Ceci souligne l’importance de la lutte du Comité international de la IVe Internationale (CIQI) pour fonder sa section française, le Parti de l’égalité socialiste (PES), contre les partis faillis de la petite-bourgeoisie post-soixantehuitarde. Les bureaucrates syndicaux et les universitaires qui dirigent LO et le NPA se parent encore de propositions creuses pour des augmentations. Mais ils ne cachent pas leur hostilité envers les luttes indépendantes comme celle des «gilets jaunes», qui a débordé le «dialogue social» réactionnaire entre les syndicats et le patronat.
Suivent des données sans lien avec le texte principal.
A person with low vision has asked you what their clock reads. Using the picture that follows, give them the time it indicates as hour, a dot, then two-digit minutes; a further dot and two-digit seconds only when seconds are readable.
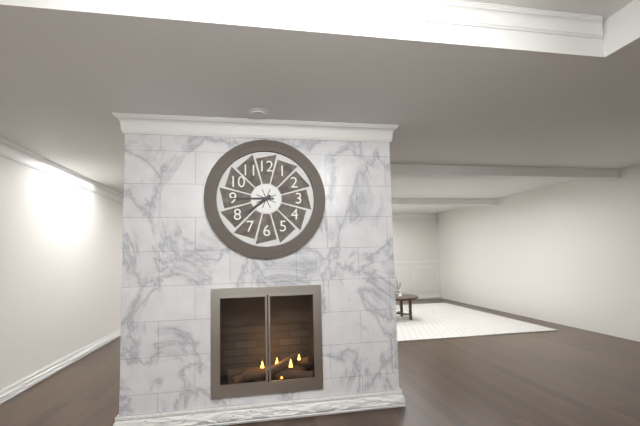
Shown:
7.45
L’éditorial de LO du 8 avril proclame: «Pour préserver nos conditions d’existence, il faut augmenter les salaires, les pensions et les allocations, et les indexer sur les prix. Contre le chômage, il faut interdire les licenciements et créer des emplois, en répartissant le travail entre tous, sans perte de salaire. ... Il faudra de puissantes luttes collectives du monde du travail pour inverser le rapport de force et imposer les exigences du camp des travailleurs. Mais dans ces élections, nous pourrons au moins l’affirmer en votant pour la liste Lutte ouvrière conduite par Nathalie Arthaud et Jean-Pierre Mercier.»
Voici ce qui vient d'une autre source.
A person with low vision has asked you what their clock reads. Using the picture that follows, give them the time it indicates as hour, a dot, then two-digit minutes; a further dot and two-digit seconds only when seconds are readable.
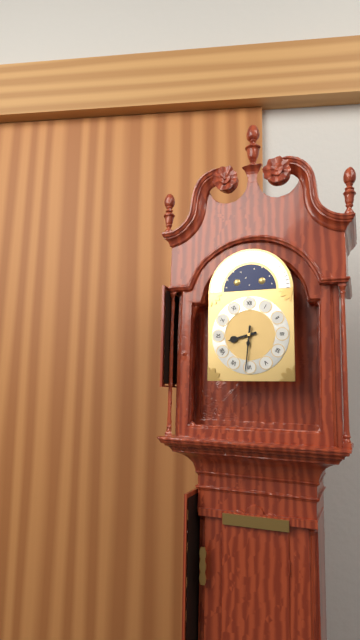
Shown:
8.31
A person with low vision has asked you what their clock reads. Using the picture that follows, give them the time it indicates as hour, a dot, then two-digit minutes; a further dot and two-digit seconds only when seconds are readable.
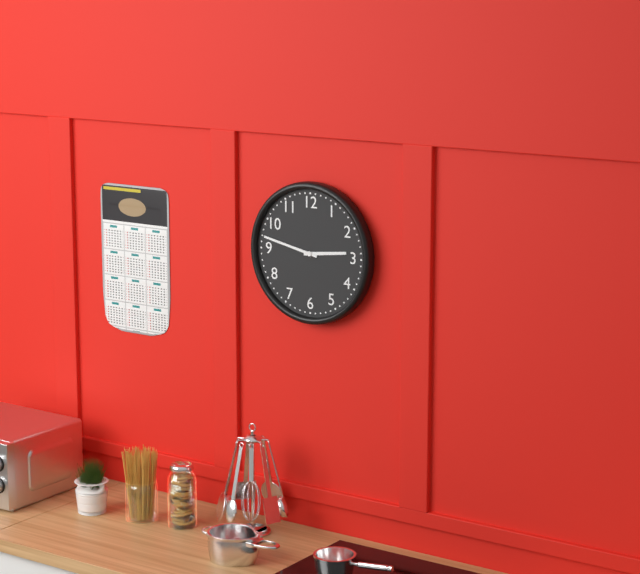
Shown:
2.47
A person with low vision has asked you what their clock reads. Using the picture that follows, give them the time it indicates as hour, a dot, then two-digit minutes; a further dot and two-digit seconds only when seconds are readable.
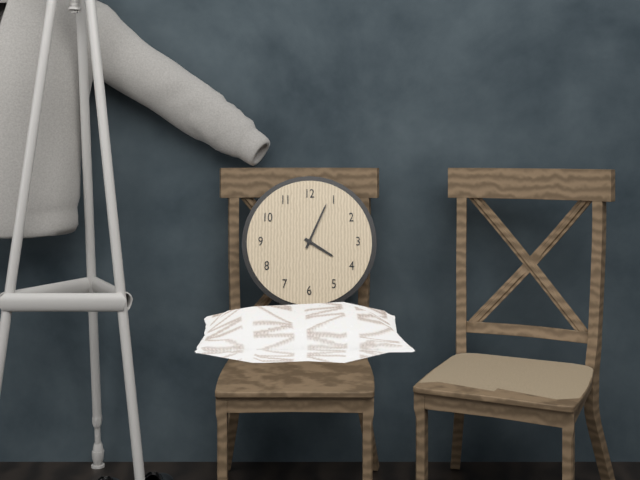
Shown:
4.04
Ces appels lancés par des partis à la botte des appareils syndicaux pour mobiliser les travailleurs sont pétris de mauvaise foi. D’abord, ils laissent de côté les questions internationales auxquelles est confronté le prolétariat. Il y a non seulement les dangers de guerre en Iran ou ceux liés à la militarisation de l’UE, mais aussi l’explosion de luttes ouvrières à travers le monde—enseignants américains, plantations de thé sri-lankaises, fonctionnaires portugais ou enseignants polonais—avec lesquelles il faut construire une unité en lutte, dépassant le cadre national étriqué des syndicats.
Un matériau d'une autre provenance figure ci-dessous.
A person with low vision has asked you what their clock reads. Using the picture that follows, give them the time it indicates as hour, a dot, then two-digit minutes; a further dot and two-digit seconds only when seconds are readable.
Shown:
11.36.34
Et quand une puissante lutte collective des travailleurs et de couches opprimées des classes moyennes s’est développée en France contre Macron – les «gilets jaunes» – LO, le NPA et les appareils syndicaux y ont été hostiles. Le NPA a traité les «gilets jaunes» de «foire poujadiste» et même d’ «ennemis les plus farouches du mouvement ouvrier.» En même temps, les appareils syndicaux où LO et le NPA ont leurs troupes cassaient des grèves de routiers et de dockers appelées par solidarité avec les «gilets jaunes».

Quant à Mercier, c’est le syndicaliste qui a dirigé en 2013 la fermeture de PSA-Aulnay, en organisant une petite grève symbolique de la CGT dans l’usine sans mobiliser plus largement les autres lieux de travail contre la fermeture d’Aulnay. Isolée et abandonnée des ouvriers qui n’avaient aucune confiance en elle, cette grève a rapidement abouti à rien.

Et pendant la campagne européenne, la féministe et prof de gestion Arthaud ne n’est pas privée du plaisir de prendre les «gilets jaunes» de haut pour les attaquer. Le 9 mai, à un meeting à Dijon, elle a dit: «Je ne serai jamais ‘gilet jaune’, je suis communiste révolutionnaire. Je veux renverser la bourgeoisie, et ça va bien au delà des revendications des ‘gilets jaunes’. Les ‘gilets jaunes’ sont en train de se faire avoir par des mesurettes, par une baisse d’impôts. Nous, on est allé discuter avec des ‘gilets jaunes’. On leur a dit que si c’est pour dire ‘Macron démission’, ça ne sert à rien.»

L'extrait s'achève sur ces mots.